- What to produce
Apart from the pictures, write out the records that follow exactly.

- Data supplied
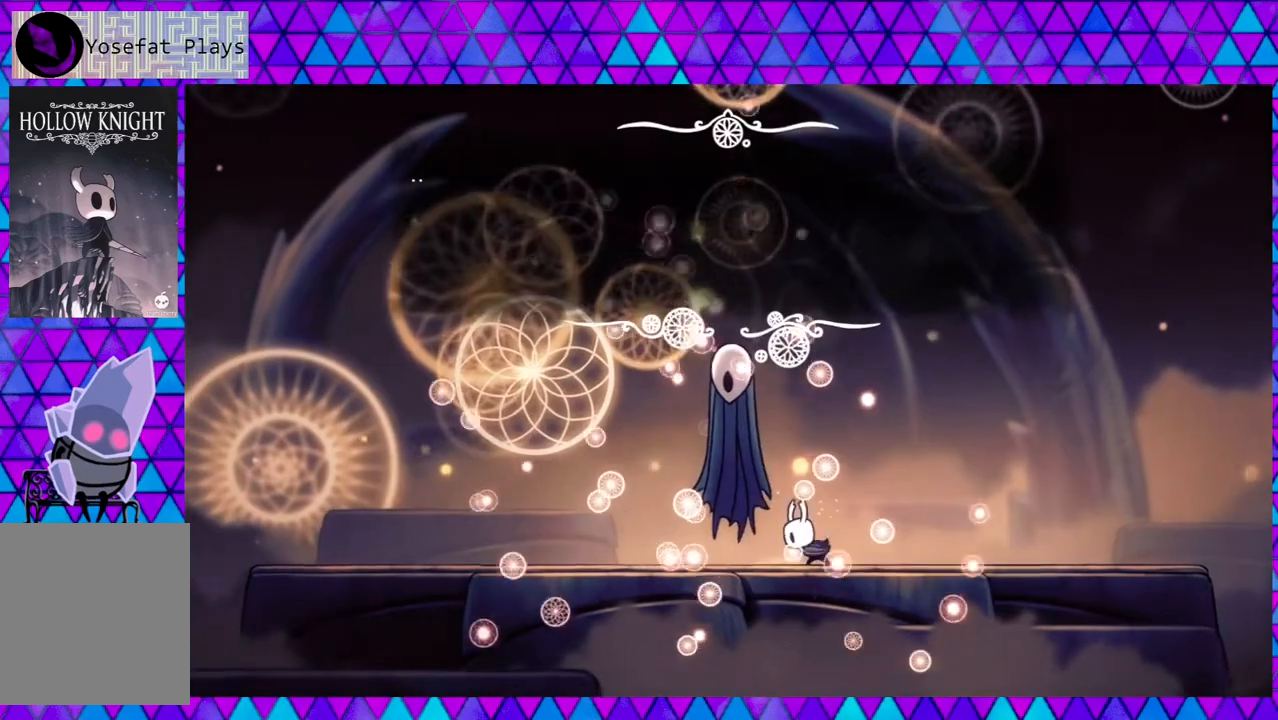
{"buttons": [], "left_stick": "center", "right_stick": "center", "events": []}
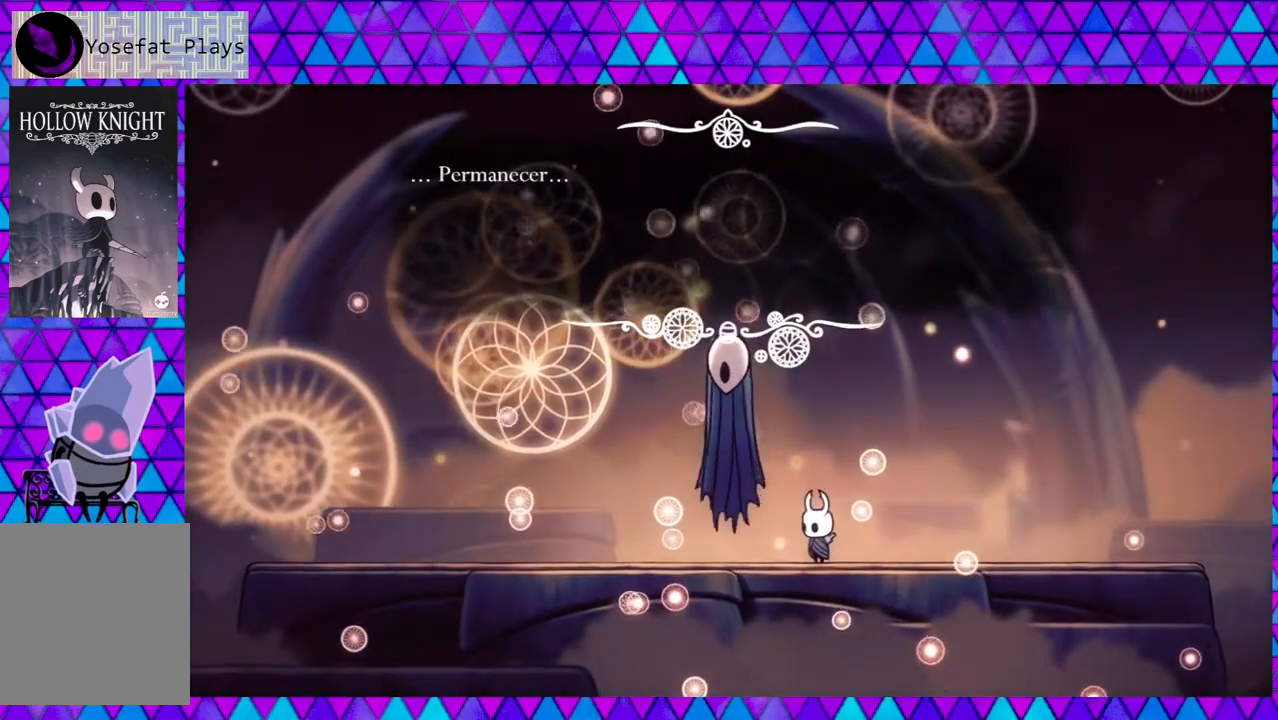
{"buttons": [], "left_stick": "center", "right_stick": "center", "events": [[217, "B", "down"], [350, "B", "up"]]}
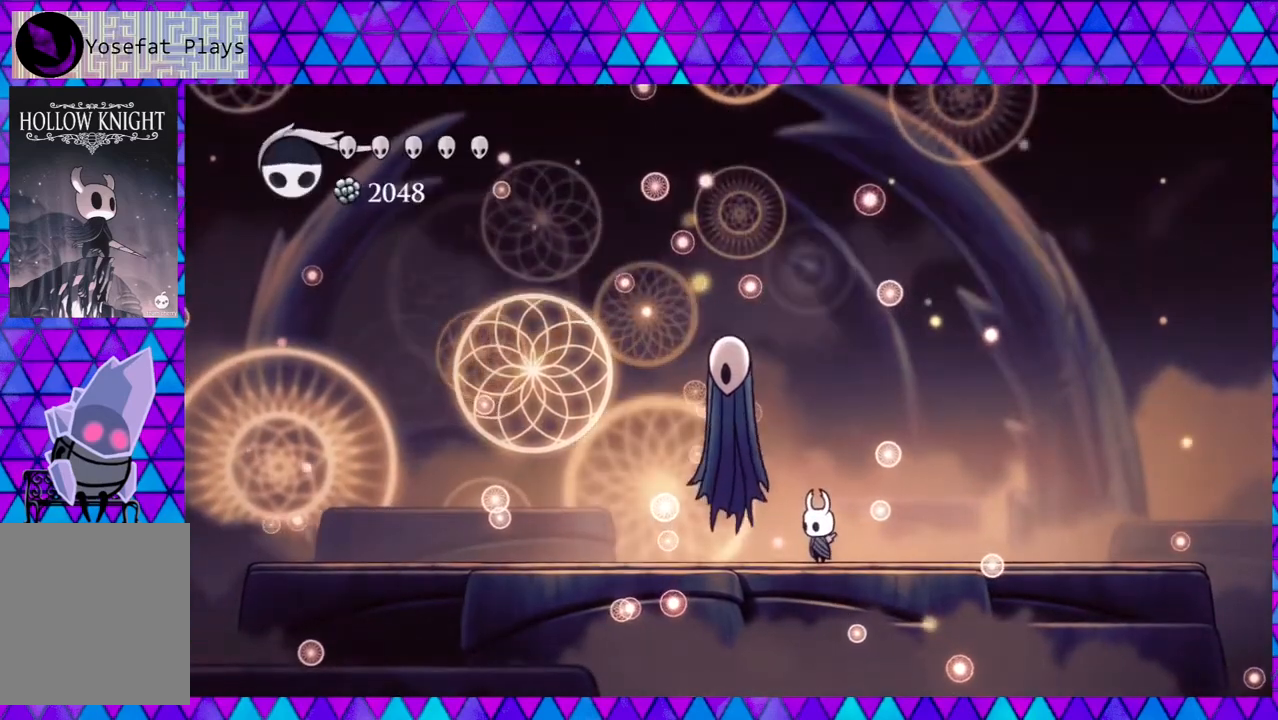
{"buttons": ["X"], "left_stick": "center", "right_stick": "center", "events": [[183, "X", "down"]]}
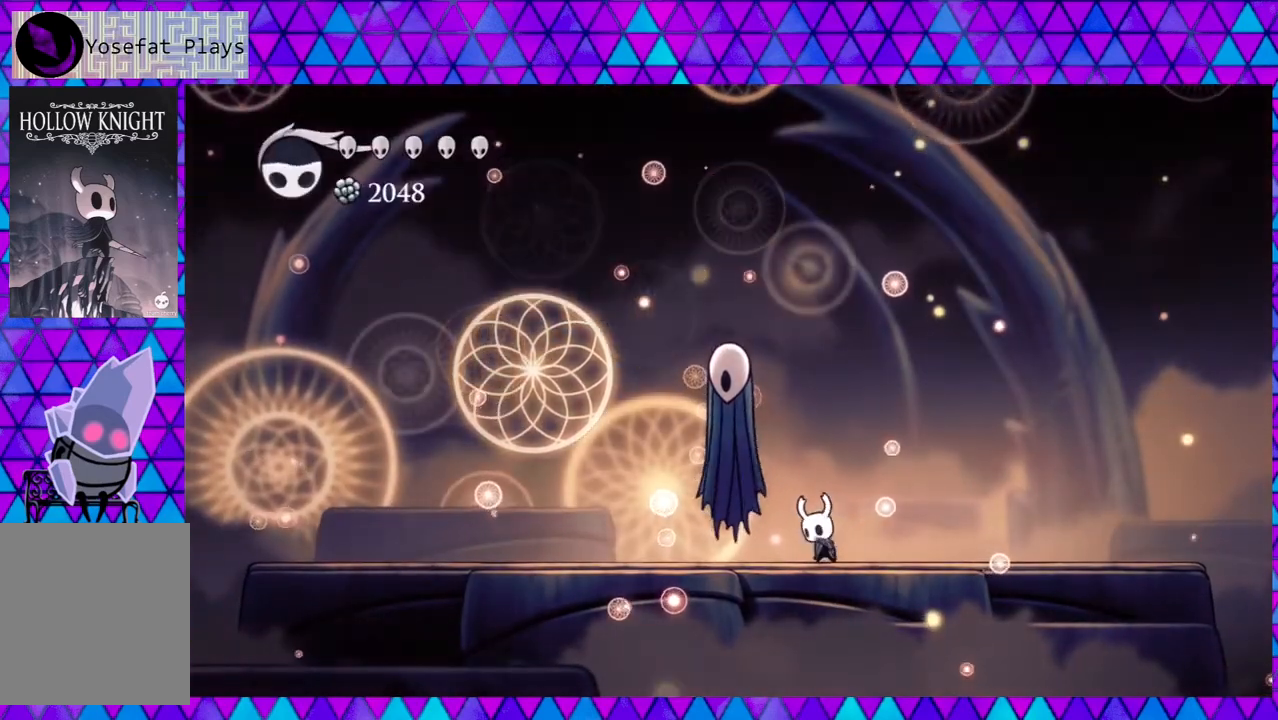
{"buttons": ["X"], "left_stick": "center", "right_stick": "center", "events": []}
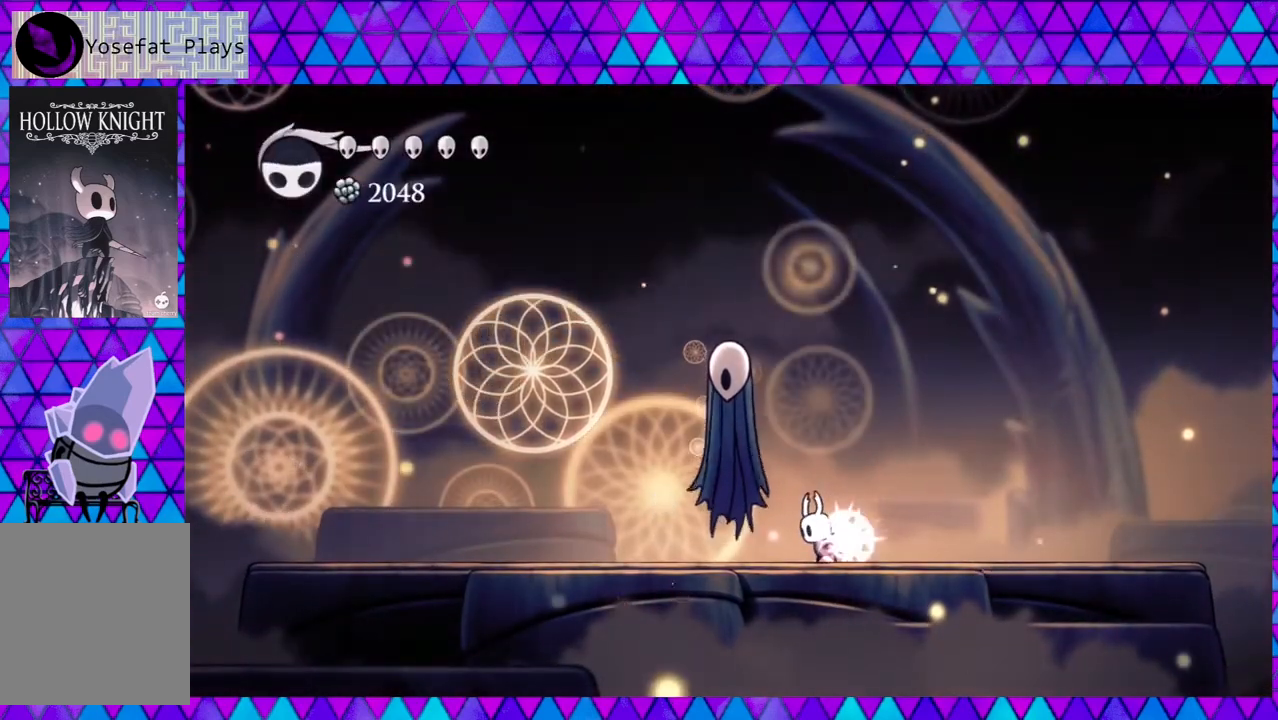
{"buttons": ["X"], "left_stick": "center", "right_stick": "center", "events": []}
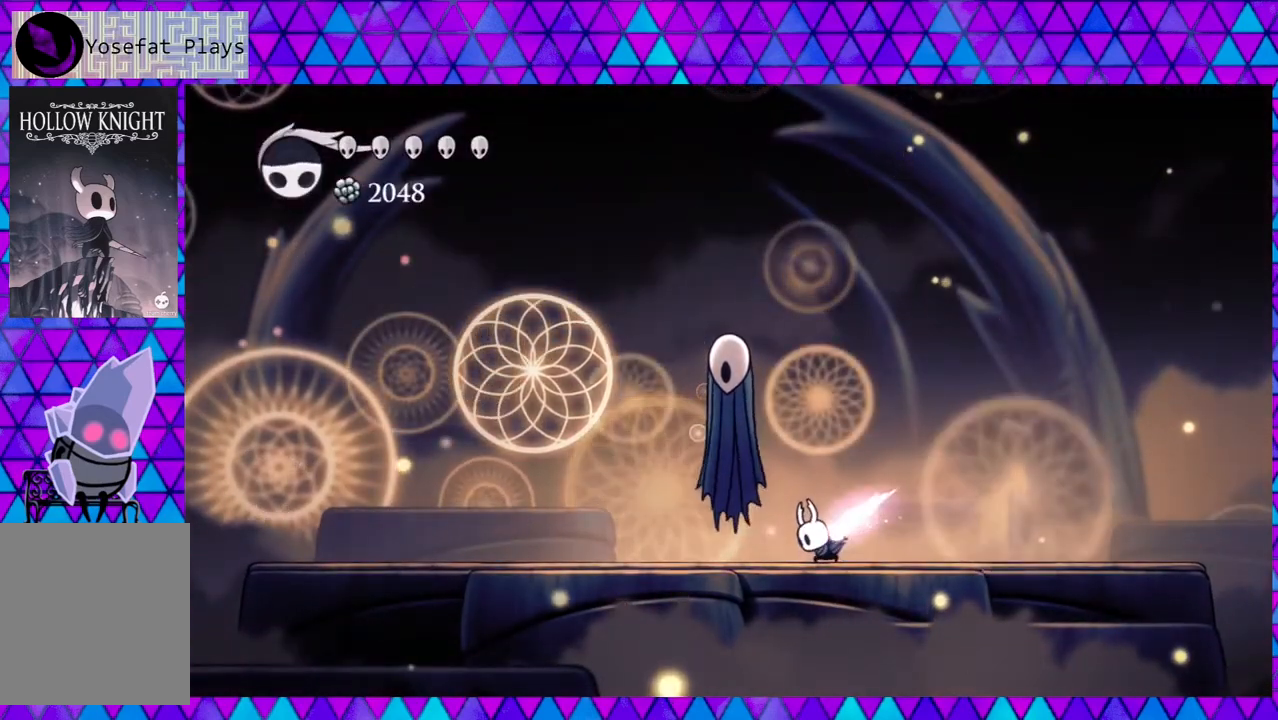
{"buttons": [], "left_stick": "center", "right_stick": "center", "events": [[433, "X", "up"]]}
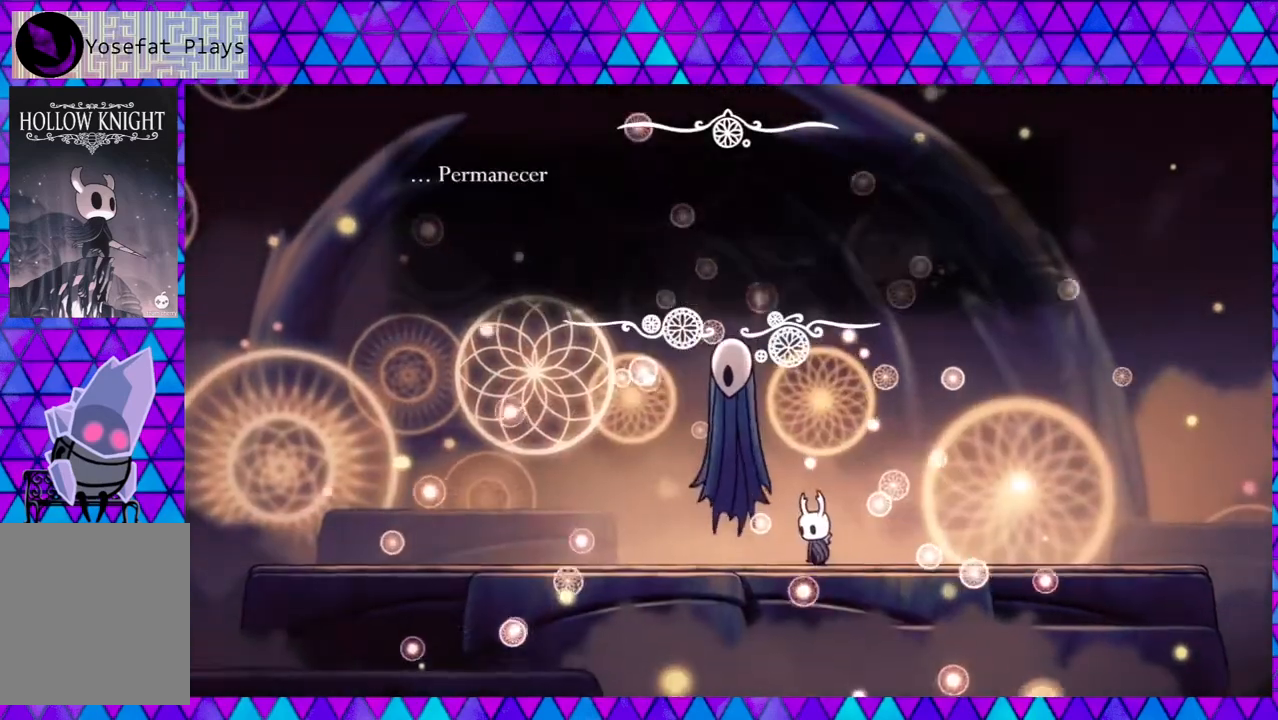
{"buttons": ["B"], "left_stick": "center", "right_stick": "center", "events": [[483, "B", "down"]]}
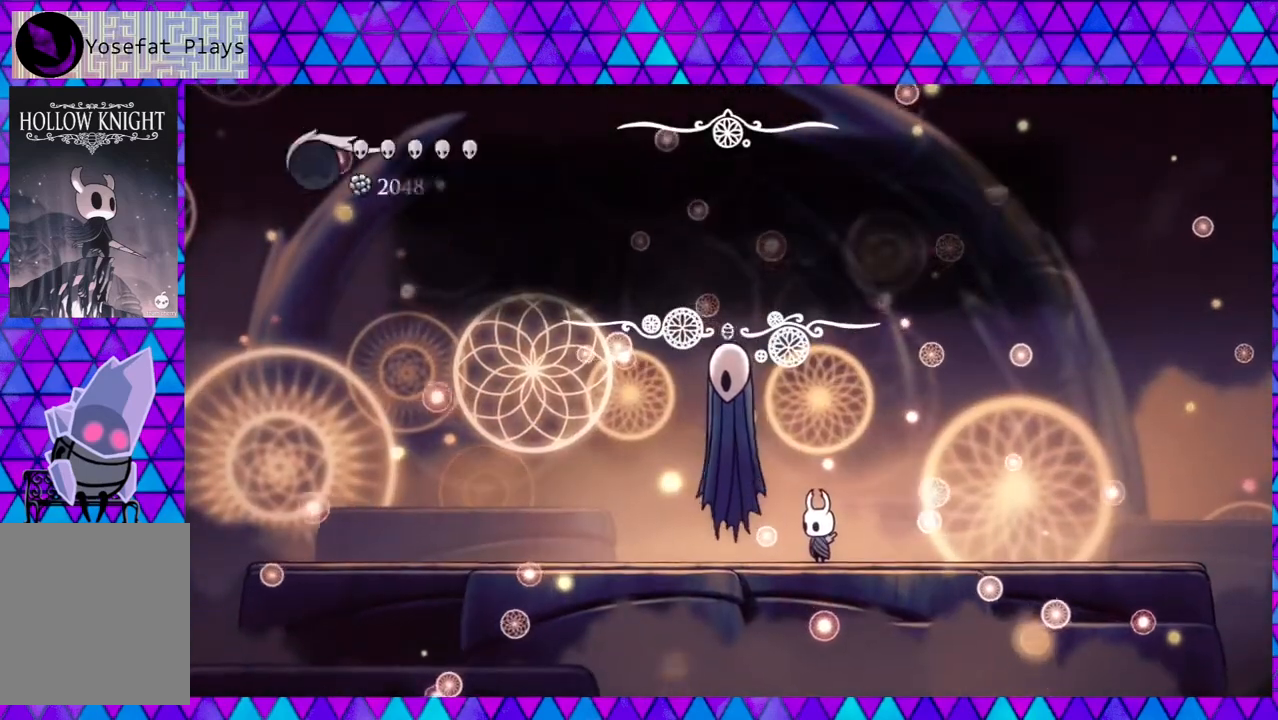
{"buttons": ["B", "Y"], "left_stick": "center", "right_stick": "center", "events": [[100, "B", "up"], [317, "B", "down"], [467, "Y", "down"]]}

- Finished task
{"buttons": [], "left_stick": "center", "right_stick": "center", "events": []}
{"buttons": [], "left_stick": "center", "right_stick": "center", "events": [[217, "B", "down"], [350, "B", "up"]]}
{"buttons": ["X"], "left_stick": "center", "right_stick": "center", "events": [[183, "X", "down"]]}
{"buttons": ["X"], "left_stick": "center", "right_stick": "center", "events": []}
{"buttons": ["X"], "left_stick": "center", "right_stick": "center", "events": []}
{"buttons": [], "left_stick": "center", "right_stick": "center", "events": [[433, "X", "up"]]}
{"buttons": ["B"], "left_stick": "center", "right_stick": "center", "events": [[483, "B", "down"]]}
{"buttons": ["B", "Y"], "left_stick": "center", "right_stick": "center", "events": [[100, "B", "up"], [317, "B", "down"], [467, "Y", "down"]]}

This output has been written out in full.